Q: My 29 years old wife is pregnant. She is suffering from migraine for the last 5 years. She normally takes Vasograin during migraine pain. Recently she took - Vasograin: at least 10 tablets last month and Inj. Voveran twice and Inj Stemetil twice 2 months back. The doctor asked her to stop Vasograin and suggested an alternative medicine for migraine during pregnancy. She also suggested a blood and urine test and the result of all those tests were normal. She prescribed Folinext D to be taken for 3 months. I consulted a neurologist for migraine and clearly told him that my wife is pregnant and also showed him the prescription of the gynaecologist. The neurologist suggested the following medicines - Sibelium twice daily, Tryptomer and Rizact – 10 daily. What are the side effects of these medications on the fetus? One of the gynaecologists told me that these medicines should not have been taken during pregnancy. Please advise.

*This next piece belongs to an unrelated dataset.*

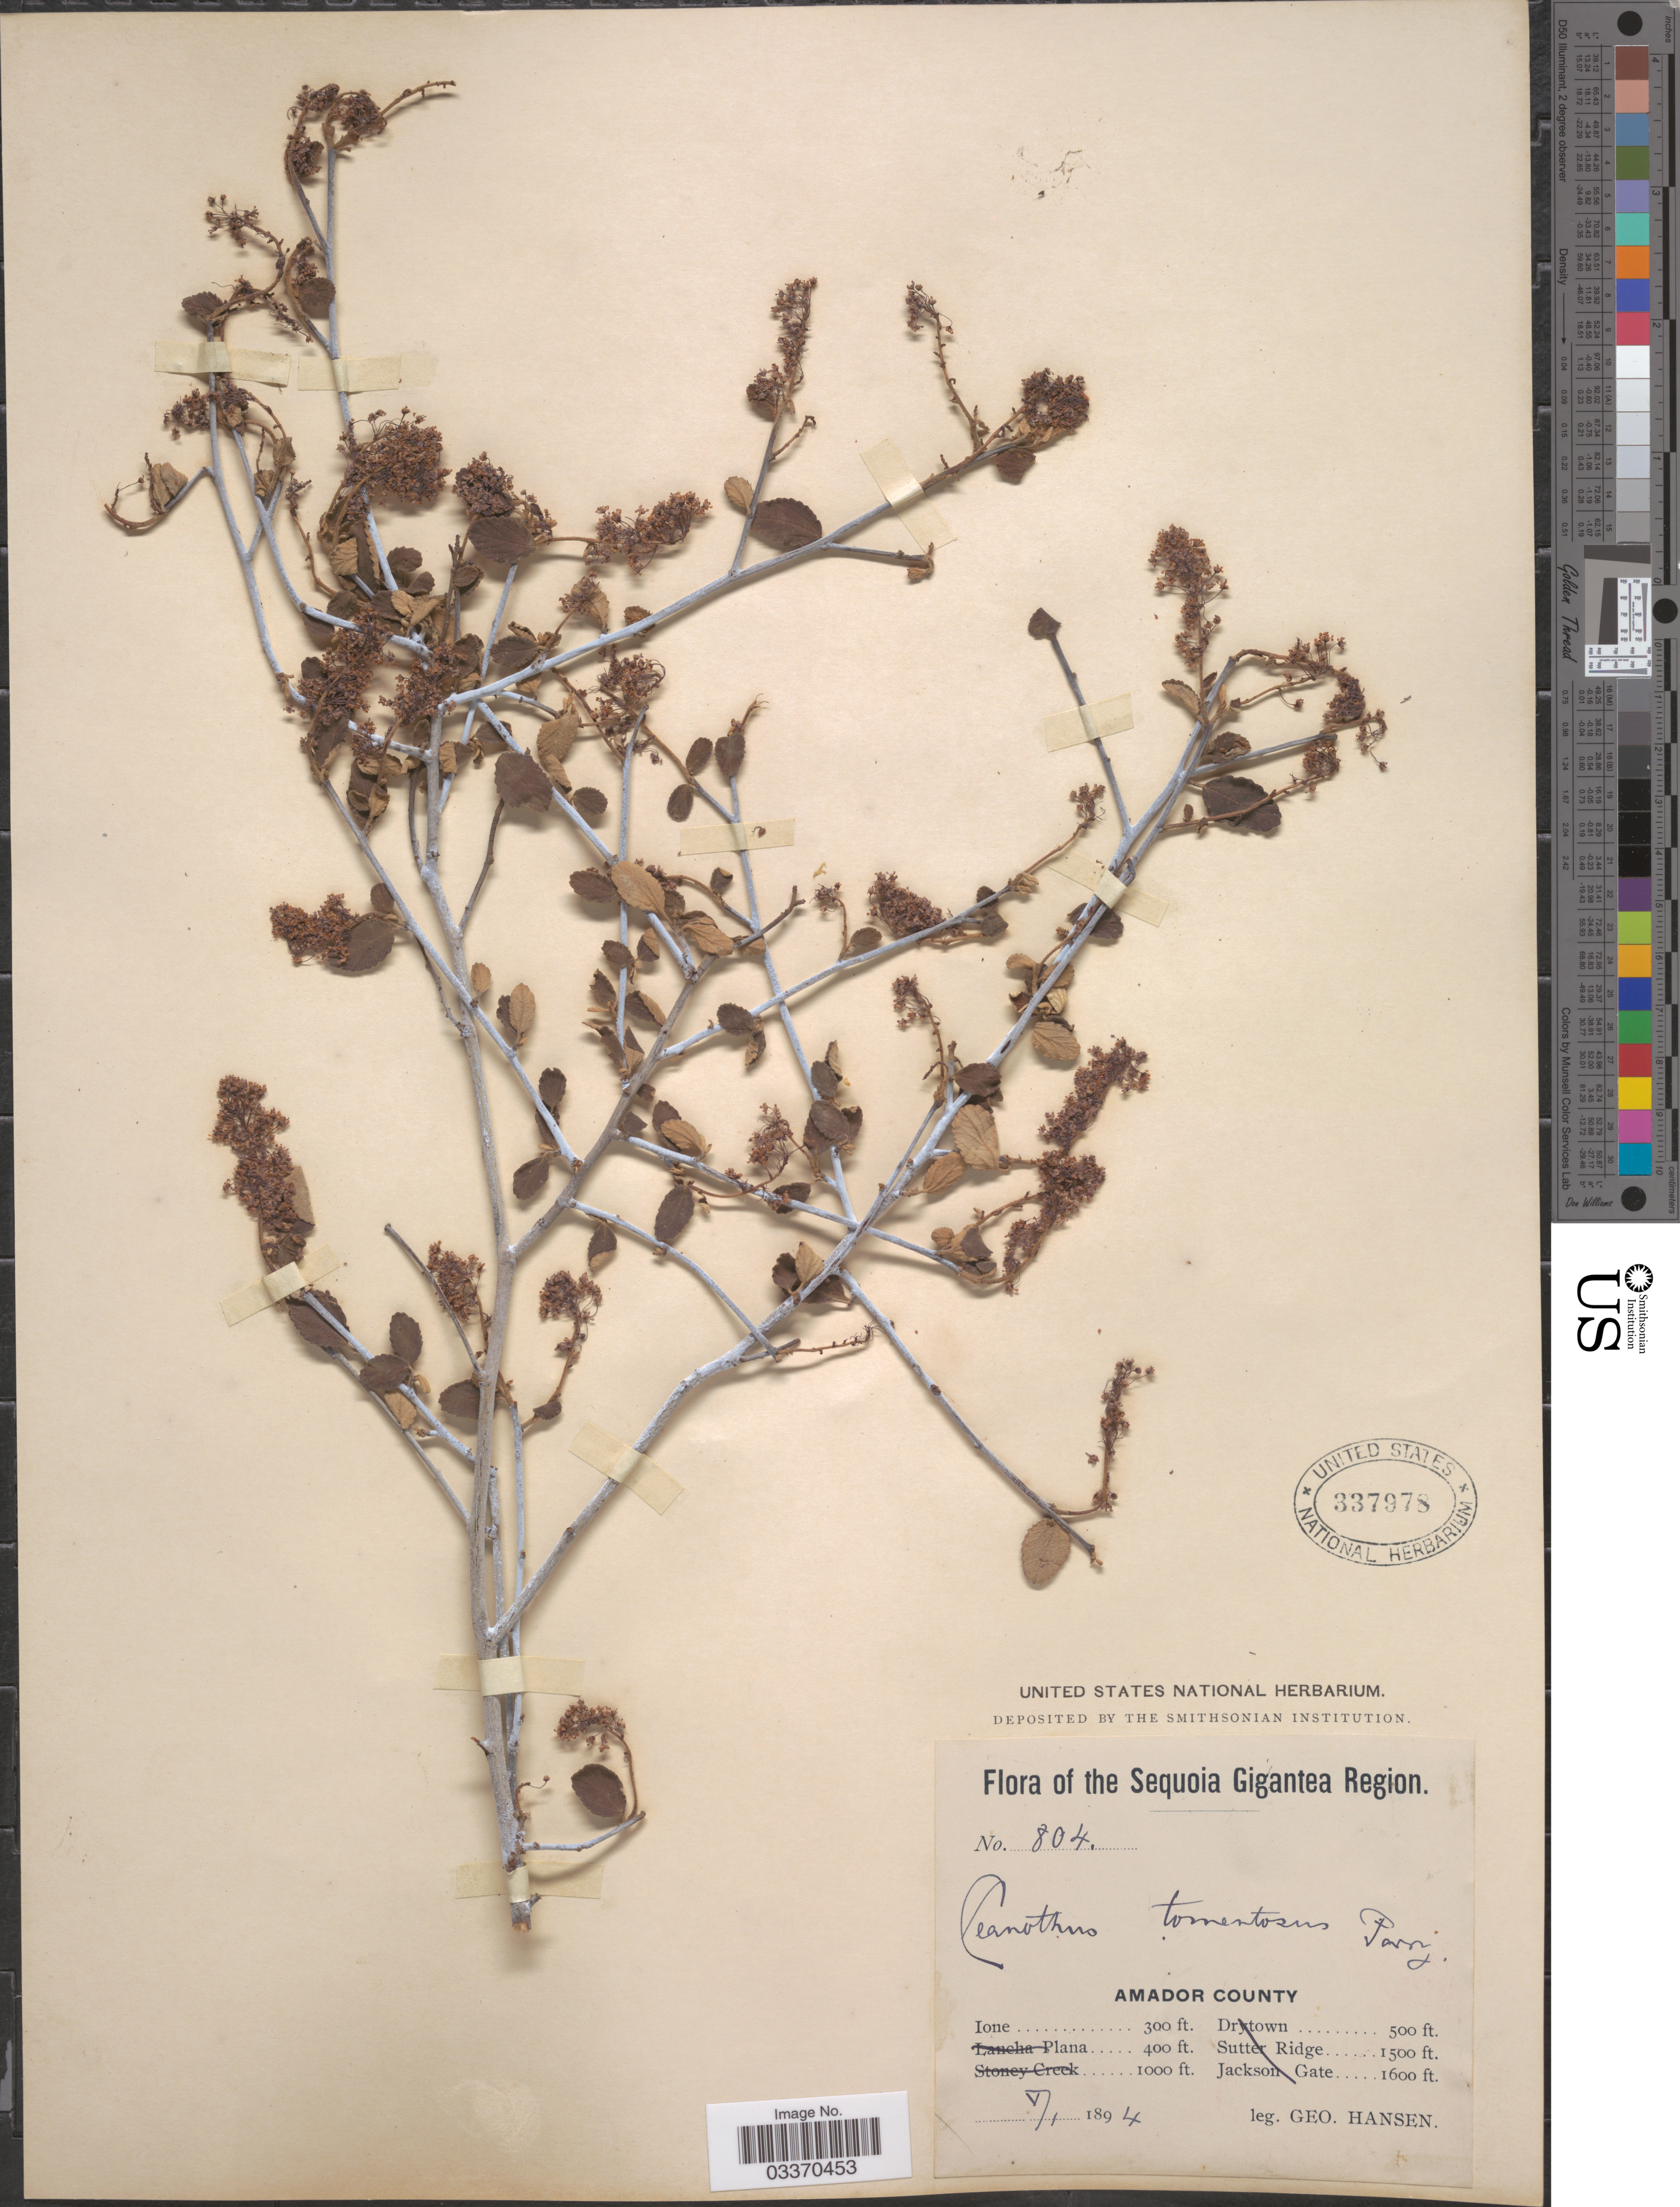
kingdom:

A:Management of migraine during pregnancy is a challenging task and hence benefits of various drugs have to be weighed against side effects. Generally, two different types of drugs are required: prophylactic (preventer) and painkiller during attack. Vasograin, a combination of several agents including ergotamine, must not be taken during pregnancy. Tryptomer (amitriptyline) is sometimes helpful in preventing migraine attacks but is of no use in relieving pain during acute attack. It has to be taken for prolonged periods. There is no data on its use during pregnancy. However, it is known that babies born to mothers who were taking amitrityline have suffered from withdrawal symptoms. Therefore, it is best avoided during pregnancy. Sibelium contains flunarizine, which is also helpful in preventing attacks, but has no role in the treatment of acute attack. It has to be taken over prolonged periods. Animal studies have shown that it does not have any adverse effect during pregnancy when normal human doses are given. Studies in lactating female dogs have shown that flunarizine is excreted in milk. Breast-feeding should therefore be discouraged in women taking flunarizine. Rizact (rizatriptan) is meant to relieve pain during an attack and therefore has to be taken for short duration. It is not known to cause any significant adverse effect in the foetus. However it is excreted in the breast milk. Therefore, if possible, it should be avoided during lactation. In your wife's case one prophylatic drug, flunarizine (sold as Sibelium etc.) should be sufficient. However, it should be discontinued soon after labour when the baby starts taking breast milk. For acute attacks the patient can use rizatriptan (Rizact) 5mg to be swallowed whole with liquid and repeat the dose after two hours if necessary. There should be no concern on other medicines taken in the past for very short durations such as Voveran, Stemetil, Pantocid etc.